◆ Task prompt:
Without copying any pictures, restate exactly the lines from the start of the records through the line containing "Le rêve nippon : les préparatifs".
━━ Input material ━━
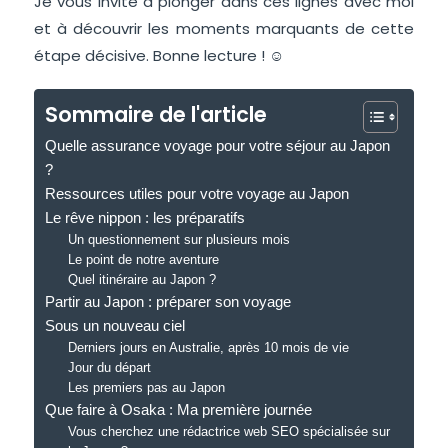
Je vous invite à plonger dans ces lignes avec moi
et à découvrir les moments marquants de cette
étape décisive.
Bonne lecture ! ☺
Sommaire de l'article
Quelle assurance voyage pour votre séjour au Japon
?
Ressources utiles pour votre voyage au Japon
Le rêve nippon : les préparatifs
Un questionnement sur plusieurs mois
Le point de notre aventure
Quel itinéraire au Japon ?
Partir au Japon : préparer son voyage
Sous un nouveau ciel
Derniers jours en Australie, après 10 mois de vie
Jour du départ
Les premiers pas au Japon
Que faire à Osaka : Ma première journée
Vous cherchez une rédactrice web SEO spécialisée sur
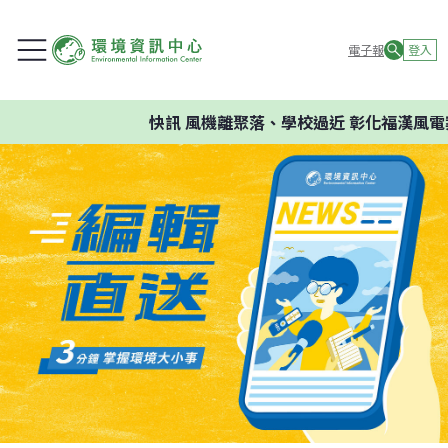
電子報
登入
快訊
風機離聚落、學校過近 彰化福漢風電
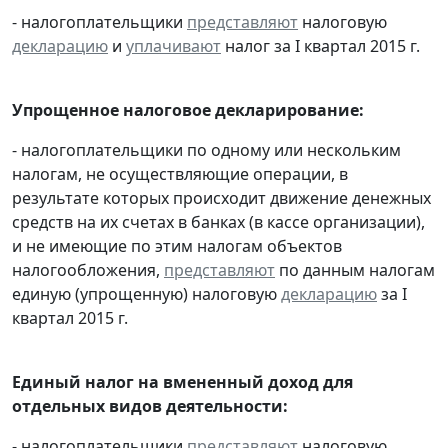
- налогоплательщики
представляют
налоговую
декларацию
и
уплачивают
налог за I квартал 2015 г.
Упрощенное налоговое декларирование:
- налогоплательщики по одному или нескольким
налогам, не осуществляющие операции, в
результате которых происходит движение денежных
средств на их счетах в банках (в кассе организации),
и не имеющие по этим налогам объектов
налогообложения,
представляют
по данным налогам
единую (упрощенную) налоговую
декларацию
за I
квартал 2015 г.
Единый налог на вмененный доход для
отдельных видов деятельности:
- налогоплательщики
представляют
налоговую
━━━
◆ Response to this exercise:
Je vous invite à plonger dans ces lignes avec moi
et à découvrir les moments marquants de cette
étape décisive.
Bonne lecture ! ☺
Sommaire de l'article
Quelle assurance voyage pour votre séjour au Japon
?
Ressources utiles pour votre voyage au Japon
Le rêve nippon : les préparatifs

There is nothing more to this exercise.